_Aim of the task_.
Reproduce each of the following records word for word, leaving nothing out and changing nothing.

_Records_.
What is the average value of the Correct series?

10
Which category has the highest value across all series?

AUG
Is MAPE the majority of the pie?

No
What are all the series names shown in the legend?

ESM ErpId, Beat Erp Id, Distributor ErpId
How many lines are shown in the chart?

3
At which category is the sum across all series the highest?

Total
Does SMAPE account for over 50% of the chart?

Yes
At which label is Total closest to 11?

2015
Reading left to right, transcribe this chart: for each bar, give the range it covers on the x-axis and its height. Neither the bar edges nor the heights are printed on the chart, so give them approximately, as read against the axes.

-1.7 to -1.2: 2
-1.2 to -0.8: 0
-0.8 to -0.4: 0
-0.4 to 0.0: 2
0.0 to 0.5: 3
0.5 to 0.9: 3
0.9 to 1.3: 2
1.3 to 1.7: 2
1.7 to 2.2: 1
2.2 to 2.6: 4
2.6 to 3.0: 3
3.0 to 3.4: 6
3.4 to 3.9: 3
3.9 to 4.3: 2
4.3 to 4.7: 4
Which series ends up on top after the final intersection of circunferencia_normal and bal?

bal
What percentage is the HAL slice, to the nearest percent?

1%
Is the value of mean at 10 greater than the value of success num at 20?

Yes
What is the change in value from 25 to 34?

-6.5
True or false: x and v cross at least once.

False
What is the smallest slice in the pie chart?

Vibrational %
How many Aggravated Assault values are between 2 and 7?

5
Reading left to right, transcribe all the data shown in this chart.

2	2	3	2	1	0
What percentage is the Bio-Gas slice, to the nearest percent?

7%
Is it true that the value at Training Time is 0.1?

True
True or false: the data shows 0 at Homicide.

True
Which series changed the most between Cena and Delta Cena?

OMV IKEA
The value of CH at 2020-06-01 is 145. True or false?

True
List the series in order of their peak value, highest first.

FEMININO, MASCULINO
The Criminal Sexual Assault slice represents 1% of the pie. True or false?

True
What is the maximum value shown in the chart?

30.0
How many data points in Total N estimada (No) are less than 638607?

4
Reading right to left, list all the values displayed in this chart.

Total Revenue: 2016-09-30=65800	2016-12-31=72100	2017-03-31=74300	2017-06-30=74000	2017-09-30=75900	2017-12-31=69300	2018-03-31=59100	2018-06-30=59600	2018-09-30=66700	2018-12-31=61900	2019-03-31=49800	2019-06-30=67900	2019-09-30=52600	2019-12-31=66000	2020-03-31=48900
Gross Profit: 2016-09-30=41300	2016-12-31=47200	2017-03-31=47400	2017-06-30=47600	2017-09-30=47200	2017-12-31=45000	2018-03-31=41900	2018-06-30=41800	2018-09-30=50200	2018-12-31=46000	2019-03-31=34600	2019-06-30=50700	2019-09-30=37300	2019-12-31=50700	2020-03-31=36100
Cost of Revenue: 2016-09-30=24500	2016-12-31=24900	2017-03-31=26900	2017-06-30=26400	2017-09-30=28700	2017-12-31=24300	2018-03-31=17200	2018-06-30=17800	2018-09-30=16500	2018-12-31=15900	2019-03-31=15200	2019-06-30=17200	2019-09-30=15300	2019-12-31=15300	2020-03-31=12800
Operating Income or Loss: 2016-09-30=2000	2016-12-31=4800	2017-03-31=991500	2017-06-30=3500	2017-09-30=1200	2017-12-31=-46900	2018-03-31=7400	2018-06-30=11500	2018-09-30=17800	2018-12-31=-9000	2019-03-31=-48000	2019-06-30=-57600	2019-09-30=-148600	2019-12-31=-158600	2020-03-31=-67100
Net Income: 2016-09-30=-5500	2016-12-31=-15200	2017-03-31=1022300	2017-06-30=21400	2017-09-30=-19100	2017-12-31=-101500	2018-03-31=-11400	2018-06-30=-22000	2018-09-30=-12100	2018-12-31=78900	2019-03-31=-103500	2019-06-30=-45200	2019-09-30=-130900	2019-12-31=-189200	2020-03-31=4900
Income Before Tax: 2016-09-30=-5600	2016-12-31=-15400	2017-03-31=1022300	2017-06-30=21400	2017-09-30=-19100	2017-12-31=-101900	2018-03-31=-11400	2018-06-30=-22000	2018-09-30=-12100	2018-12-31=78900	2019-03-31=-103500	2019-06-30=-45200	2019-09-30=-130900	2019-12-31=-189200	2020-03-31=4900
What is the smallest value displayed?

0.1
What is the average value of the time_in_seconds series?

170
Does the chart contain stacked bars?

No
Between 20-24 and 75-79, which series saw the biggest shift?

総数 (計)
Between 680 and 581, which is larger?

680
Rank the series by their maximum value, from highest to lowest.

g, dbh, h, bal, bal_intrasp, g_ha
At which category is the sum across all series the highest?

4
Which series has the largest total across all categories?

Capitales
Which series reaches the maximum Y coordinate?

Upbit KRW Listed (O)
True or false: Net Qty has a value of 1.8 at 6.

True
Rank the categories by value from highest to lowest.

_Output for this task_.
What is the average value of the Correct series?

10
Which category has the highest value across all series?

AUG
Is MAPE the majority of the pie?

No
What are all the series names shown in the legend?

ESM ErpId, Beat Erp Id, Distributor ErpId
How many lines are shown in the chart?

3
At which category is the sum across all series the highest?

Total
Does SMAPE account for over 50% of the chart?

Yes
At which label is Total closest to 11?

2015
Reading left to right, transcribe this chart: for each bar, give the range it covers on the x-axis and its height. Neither the bar edges nor the heights are printed on the chart, so give them approximately, as read against the axes.

-1.7 to -1.2: 2
-1.2 to -0.8: 0
-0.8 to -0.4: 0
-0.4 to 0.0: 2
0.0 to 0.5: 3
0.5 to 0.9: 3
0.9 to 1.3: 2
1.3 to 1.7: 2
1.7 to 2.2: 1
2.2 to 2.6: 4
2.6 to 3.0: 3
3.0 to 3.4: 6
3.4 to 3.9: 3
3.9 to 4.3: 2
4.3 to 4.7: 4
Which series ends up on top after the final intersection of circunferencia_normal and bal?

bal
What percentage is the HAL slice, to the nearest percent?

1%
Is the value of mean at 10 greater than the value of success num at 20?

Yes
What is the change in value from 25 to 34?

-6.5
True or false: x and v cross at least once.

False
What is the smallest slice in the pie chart?

Vibrational %
How many Aggravated Assault values are between 2 and 7?

5
Reading left to right, transcribe all the data shown in this chart.

2	2	3	2	1	0
What percentage is the Bio-Gas slice, to the nearest percent?

7%
Is it true that the value at Training Time is 0.1?

True
True or false: the data shows 0 at Homicide.

True
Which series changed the most between Cena and Delta Cena?

OMV IKEA
The value of CH at 2020-06-01 is 145. True or false?

True
List the series in order of their peak value, highest first.

FEMININO, MASCULINO
The Criminal Sexual Assault slice represents 1% of the pie. True or false?

True
What is the maximum value shown in the chart?

30.0
How many data points in Total N estimada (No) are less than 638607?

4
Reading right to left, list all the values displayed in this chart.

Total Revenue: 2016-09-30=65800	2016-12-31=72100	2017-03-31=74300	2017-06-30=74000	2017-09-30=75900	2017-12-31=69300	2018-03-31=59100	2018-06-30=59600	2018-09-30=66700	2018-12-31=61900	2019-03-31=49800	2019-06-30=67900	2019-09-30=52600	2019-12-31=66000	2020-03-31=48900
Gross Profit: 2016-09-30=41300	2016-12-31=47200	2017-03-31=47400	2017-06-30=47600	2017-09-30=47200	2017-12-31=45000	2018-03-31=41900	2018-06-30=41800	2018-09-30=50200	2018-12-31=46000	2019-03-31=34600	2019-06-30=50700	2019-09-30=37300	2019-12-31=50700	2020-03-31=36100
Cost of Revenue: 2016-09-30=24500	2016-12-31=24900	2017-03-31=26900	2017-06-30=26400	2017-09-30=28700	2017-12-31=24300	2018-03-31=17200	2018-06-30=17800	2018-09-30=16500	2018-12-31=15900	2019-03-31=15200	2019-06-30=17200	2019-09-30=15300	2019-12-31=15300	2020-03-31=12800
Operating Income or Loss: 2016-09-30=2000	2016-12-31=4800	2017-03-31=991500	2017-06-30=3500	2017-09-30=1200	2017-12-31=-46900	2018-03-31=7400	2018-06-30=11500	2018-09-30=17800	2018-12-31=-9000	2019-03-31=-48000	2019-06-30=-57600	2019-09-30=-148600	2019-12-31=-158600	2020-03-31=-67100
Net Income: 2016-09-30=-5500	2016-12-31=-15200	2017-03-31=1022300	2017-06-30=21400	2017-09-30=-19100	2017-12-31=-101500	2018-03-31=-11400	2018-06-30=-22000	2018-09-30=-12100	2018-12-31=78900	2019-03-31=-103500	2019-06-30=-45200	2019-09-30=-130900	2019-12-31=-189200	2020-03-31=4900
Income Before Tax: 2016-09-30=-5600	2016-12-31=-15400	2017-03-31=1022300	2017-06-30=21400	2017-09-30=-19100	2017-12-31=-101900	2018-03-31=-11400	2018-06-30=-22000	2018-09-30=-12100	2018-12-31=78900	2019-03-31=-103500	2019-06-30=-45200	2019-09-30=-130900	2019-12-31=-189200	2020-03-31=4900
What is the smallest value displayed?

0.1
What is the average value of the time_in_seconds series?

170
Does the chart contain stacked bars?

No
Between 20-24 and 75-79, which series saw the biggest shift?

総数 (計)
Between 680 and 581, which is larger?

680
Rank the series by their maximum value, from highest to lowest.

g, dbh, h, bal, bal_intrasp, g_ha
At which category is the sum across all series the highest?

4
Which series has the largest total across all categories?

Capitales
Which series reaches the maximum Y coordinate?

Upbit KRW Listed (O)
True or false: Net Qty has a value of 1.8 at 6.

True
Rank the categories by value from highest to lowest.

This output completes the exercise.